Sheridan is a right-wing ideologue, one of the dumb ones: "The secret police cannot staunch the word of the gospel," he writes, then smirks: "Two of our party turned out to be Christian businessmen who had come from China carrying wads of cash."
Sheridan describes a pair of North Korean "snowbacks" sneaking across the border, an armed, fortified, Berlin Wall that serves as a model for the wingnuts' vision of a Mexican-American dividing line.
It was a desperate risk to run in the stark glare of the winter sunshine. We had just seen a patrol of Chinese soldiers in fur-lined uniforms tramping along the snowy bank, their automatic rifles slung ready for action.
The "snowbacks" made it to shelter. Sheridan recaps most of the current Kim dynasty gossip, forming, in his words, "a picture of a tightly knit clan leadership in Pyongyang that is on the verge of collapse." To recap:
- the death of Kim's favourite mistress last summer;
- a security clampdown on foreign aid workers;
- a reported assassination attempt in Austria last November against the leader's eldest son, Kim Jong-nam;
- "signs of instability" inside the political establishment from Japanese intelligence;
- predictions of a feud among the elite as they strive to seize power from Kim, from the same Japanese intelligence source;
- Kim's brother-in-law, Jang Song-thaek, was purged from party office after he tried to build up a military faction to put his own son in power;
- mystery fate of Vice-Marshal Jo Myong-rok, the soldier once sent as Kim's emissary to meet Bill Clinton in the White House.
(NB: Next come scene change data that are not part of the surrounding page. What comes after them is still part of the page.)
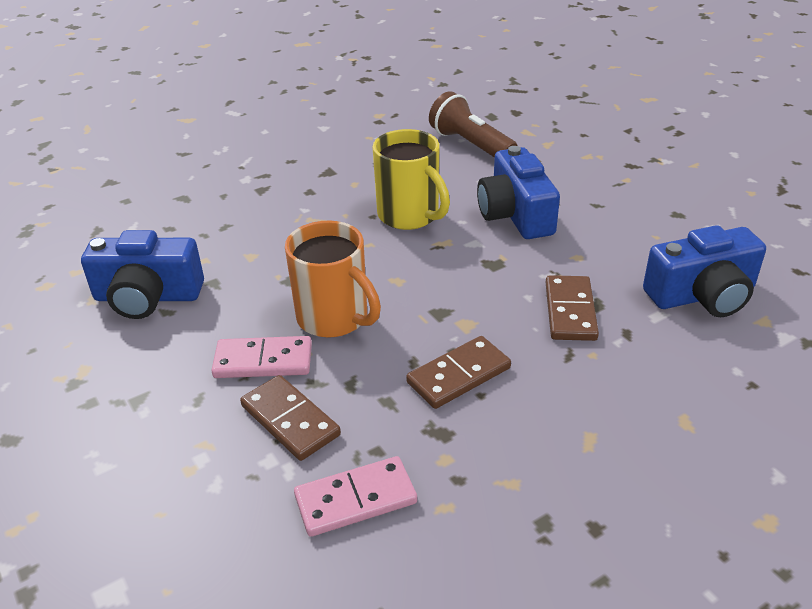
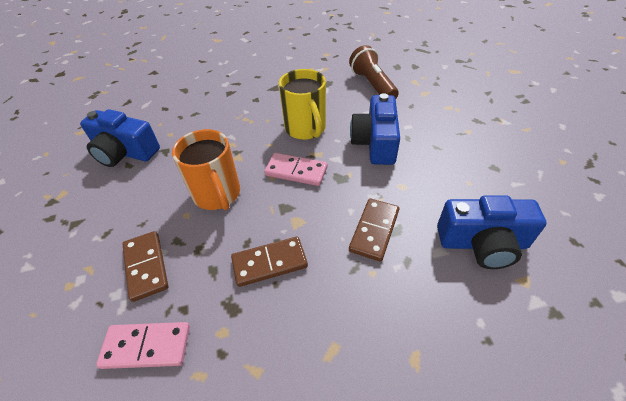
camera: 20 degrees right, 10 degrees up
pink domino [211,336,312,378] -> pink domino moved to [264,153,327,186]

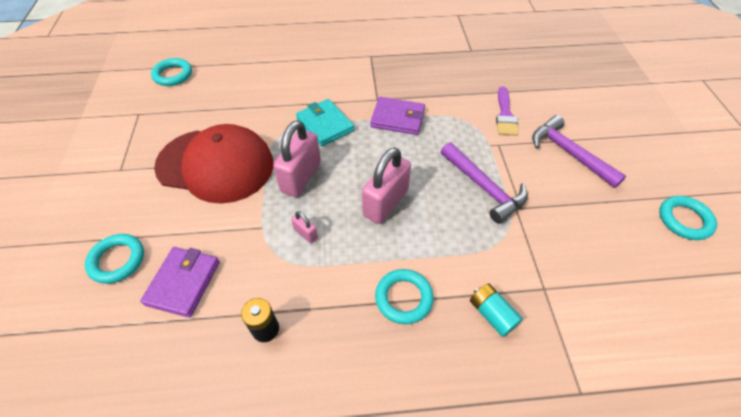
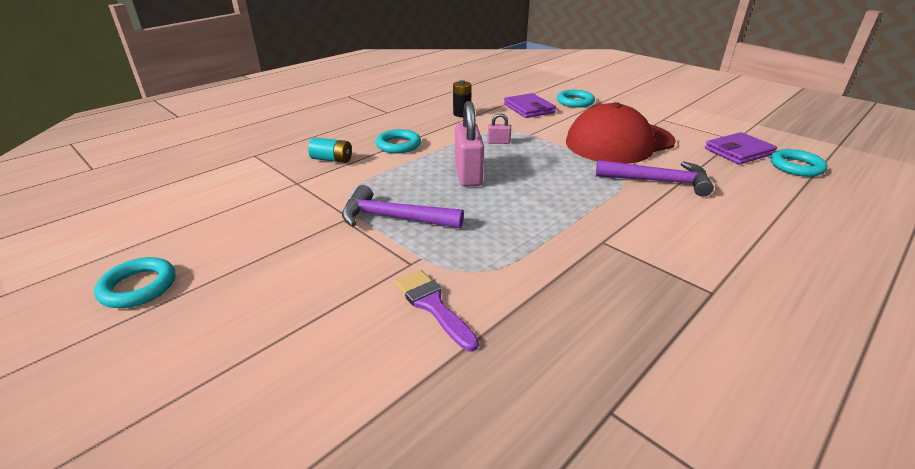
camera: 140 degrees right, 20 degrees down
pink padlock [273,120,321,197] -> none
turquoise wallet [296,99,354,147] -> none
purple wallet [370,97,425,135] -> purple wallet moved to [705,132,777,164]
purple hammer [532,115,626,188] -> purple hammer moved to [596,160,714,196]

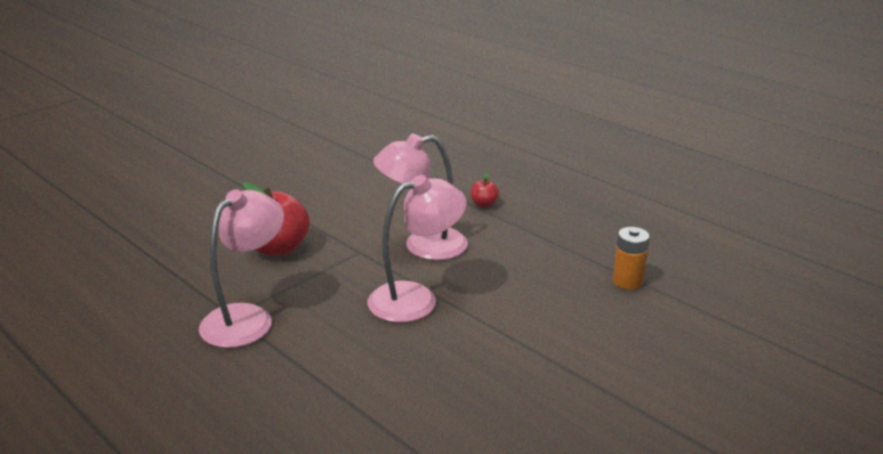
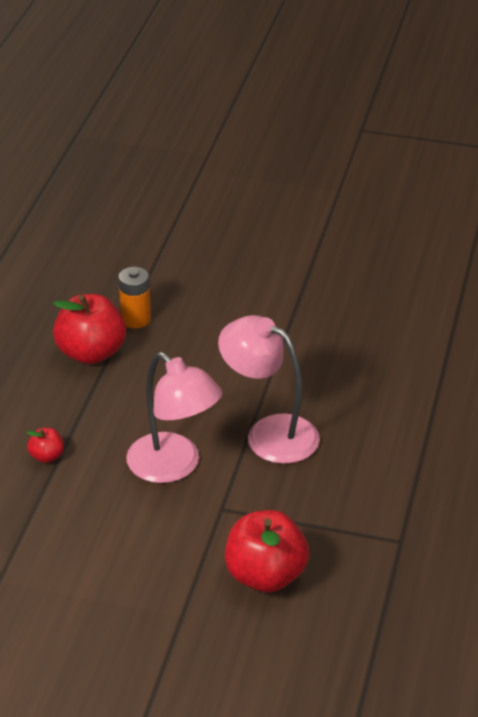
camera: 120 degrees left, 10 degrees up
pink lamp [199,189,284,348] -> none
none -> red apple [53,294,126,364]

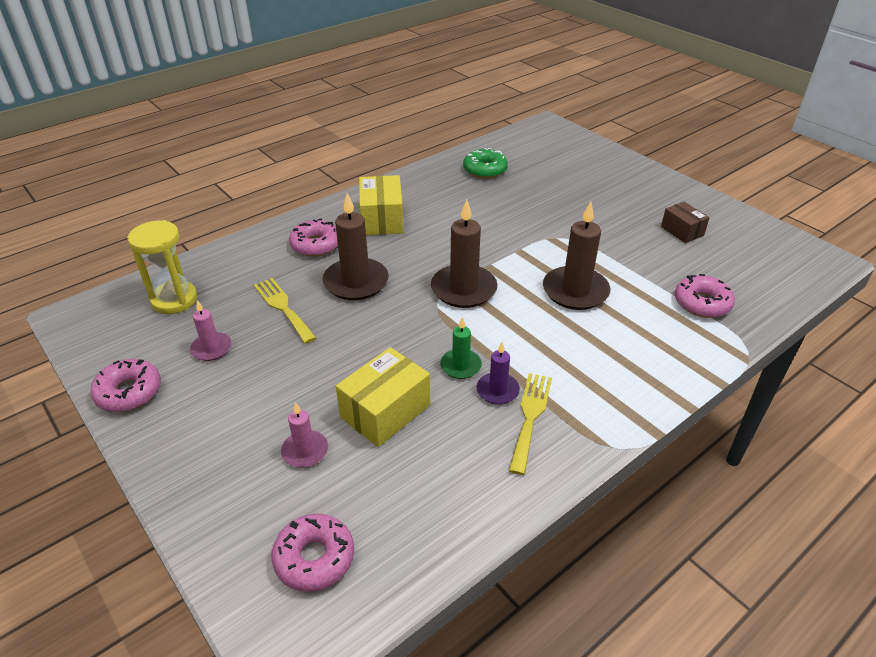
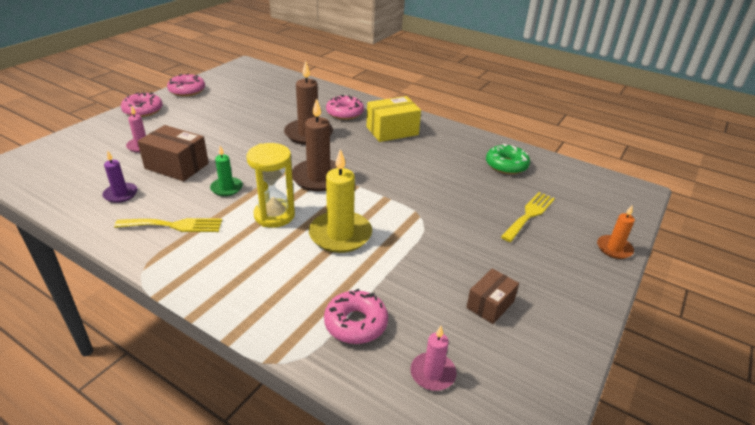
camera: 70 degrees right, 5 degrees down
yellow hourglass [127,220,197,314] -> yellow hourglass moved to [246,143,295,228]
pink candle [190,300,232,361] -> pink candle moved to [410,326,457,391]
yellow fork [254,278,316,344] -> yellow fork moved to [501,192,555,242]
pink donut [271,514,354,592] -> pink donut moved to [121,92,163,117]
yellow box [336,347,430,447] -> brown box [137,125,209,181]
purple candle [477,342,520,405] -> purple candle moved to [102,150,138,203]
brown candle [543,201,610,310] -> yellow candle [309,149,372,253]
none -> orange candle [597,205,635,259]

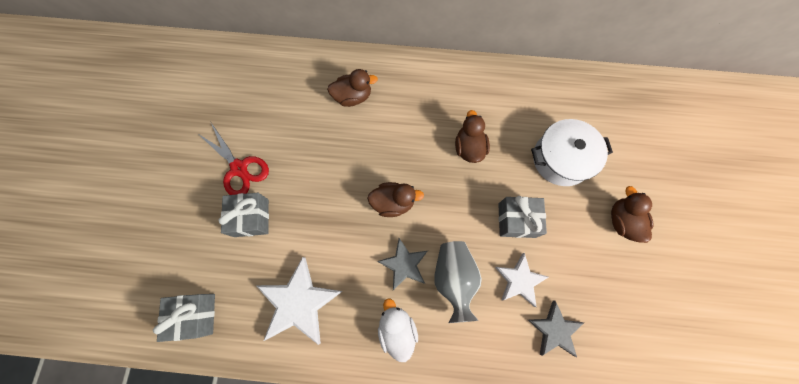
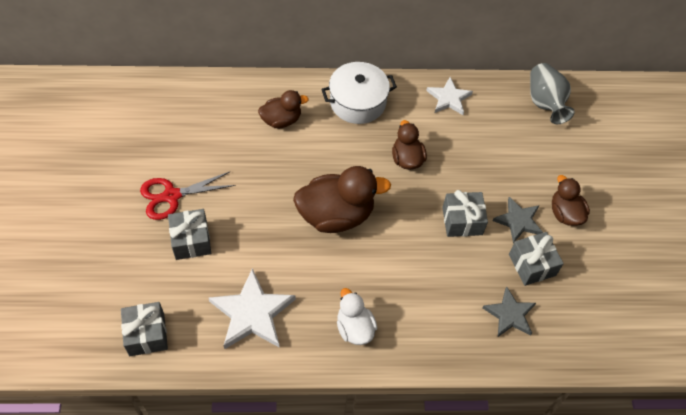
camera: 10 degrees left, 15 degrees down
red scissors [197,123,269,195] -> red scissors turned 120 degrees clockwise [140,171,236,220]
brown duck [367,182,424,217] -> brown duck [293,166,391,233], size x1.72
grey star [377,238,428,290] -> grey star moved to [493,197,543,243]
grey vase [434,241,482,323] -> grey vase moved to [530,63,575,124]
white star [495,253,548,307] -> white star moved to [426,77,473,115]
white pot [531,119,613,186] -> white pot moved to [321,62,397,124]
none -> grey gift [509,232,564,286]

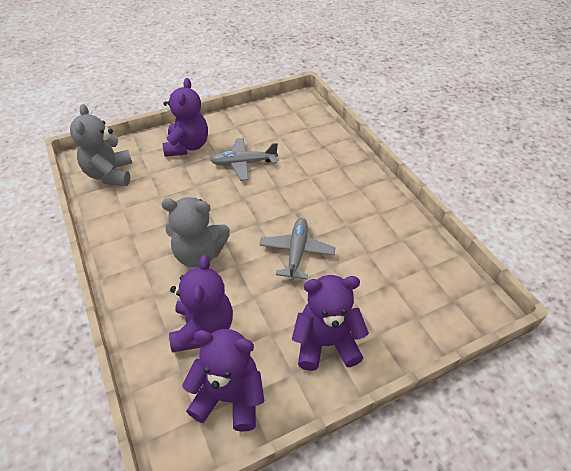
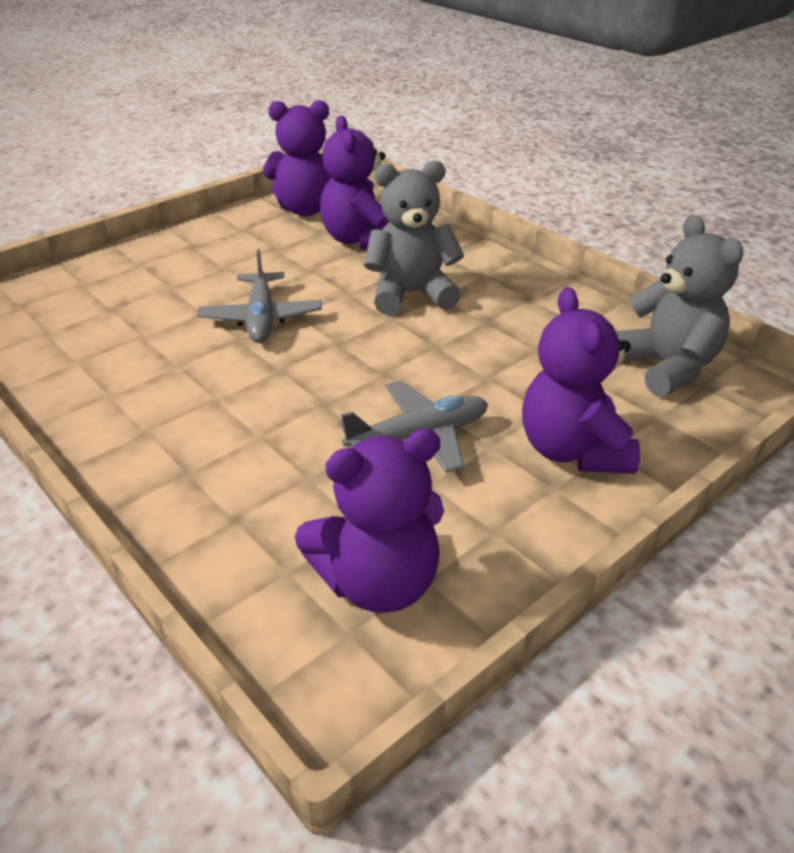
camera: 165 degrees right, 10 degrees down
purple teddy bear [292,275,369,371] -> purple teddy bear moved to [295,429,444,613]

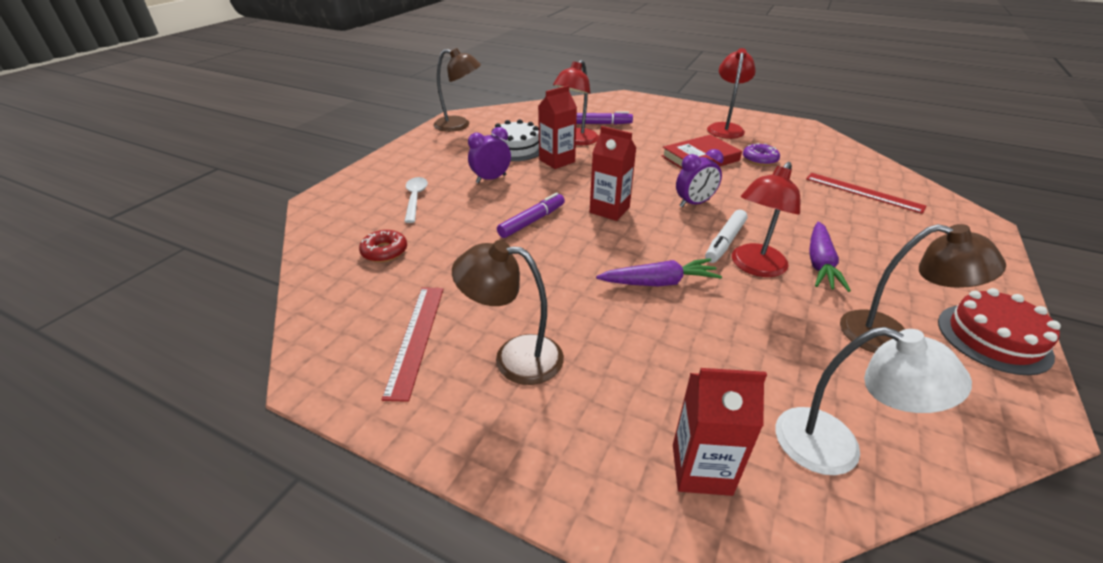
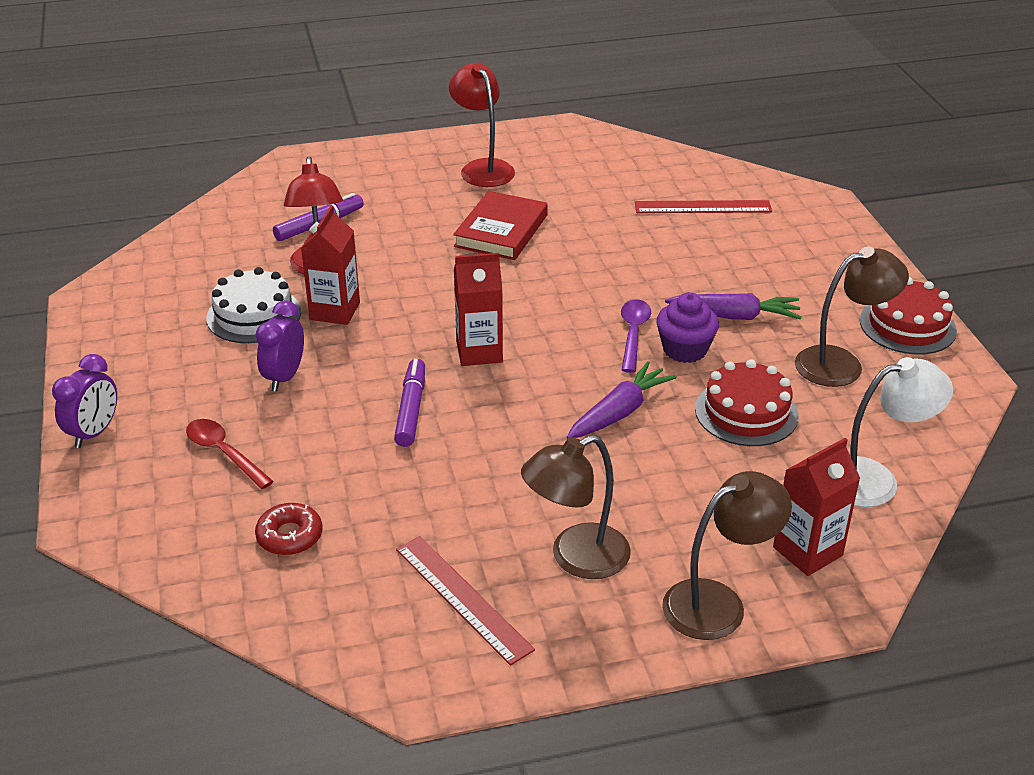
camera: 40 degrees left, 0 degrees up
white spoon [404,177,428,223] -> red spoon [186,419,274,489]
brown lamp [433,48,481,132] -> brown lamp moved to [662,471,792,640]
purple clock [676,149,724,207] -> purple clock moved to [52,354,117,448]
white marker [705,210,747,263] -> purple spoon [621,299,651,373]
red lamp [732,162,800,277] -> purple cupcake [656,292,719,363]
purple donut [743,143,780,166] -> none
purple carrot [809,222,851,292] -> purple carrot turned 60 degrees counterclockwise [665,293,801,320]
none -> red cake [695,359,799,446]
Sheridan's juiciest gossip:
The dictator's favoured heir apparent, his son Kim Jong-chol, 23, who was educated in Geneva, is reported to have staged a shoot-out inside a palace with Kim Jang-hyun, 34, an illegitimate son of Kim Il-sung, father of the dictator and founder of the dynasty.
Kim is slow to dispel the rumors. Nor is he keeping up with contemporary clothing styles, apparently:
...the bouffant-haired dictator is wearing the same clothes as in photographs from two years ago, suggesting that they [the photos] may have been taken then. Observers await Kim's official birthday, February 16, to see if the state media accord him the usual fawning adulation.
Sheridan describes an heroic Christian network of "underground railroad" contacts assisting North Koreans to escape. Christian-wing democrats are urged to read the story, Sheridan's account is fairly dramatic narrative.
Karl Rove might have written some of Sheridan's DPRK-spin:
Bush's re-election dealt a blow to Kim, 62, who had gambled on a win by John Kerry, the Democratic candidate. Kim used a strategy of divide and delay to drag out nuclear talks with the United States, China, Russia, Japan and South Korea through 2004.
Paranoia and brainwashing remain the regime's most effective tools. Yet even as it tries to fight off God it has made its peace with Mammon.
On a freezing night when Rajin was sunk in gloom, its oil refineries empty, its power stations inert, one building stood ablaze with lights on the bleak seashore northeast of the city.
It was a casino, where slate-faced Chinese gamblers squandered thousands of dollars at the baccarat table while impassive guards scrutinised them for any hints of dodgy play.
This diary started as a comment in JenOK's North Korea Sold Uranium to Libya? Hmm... earlier today.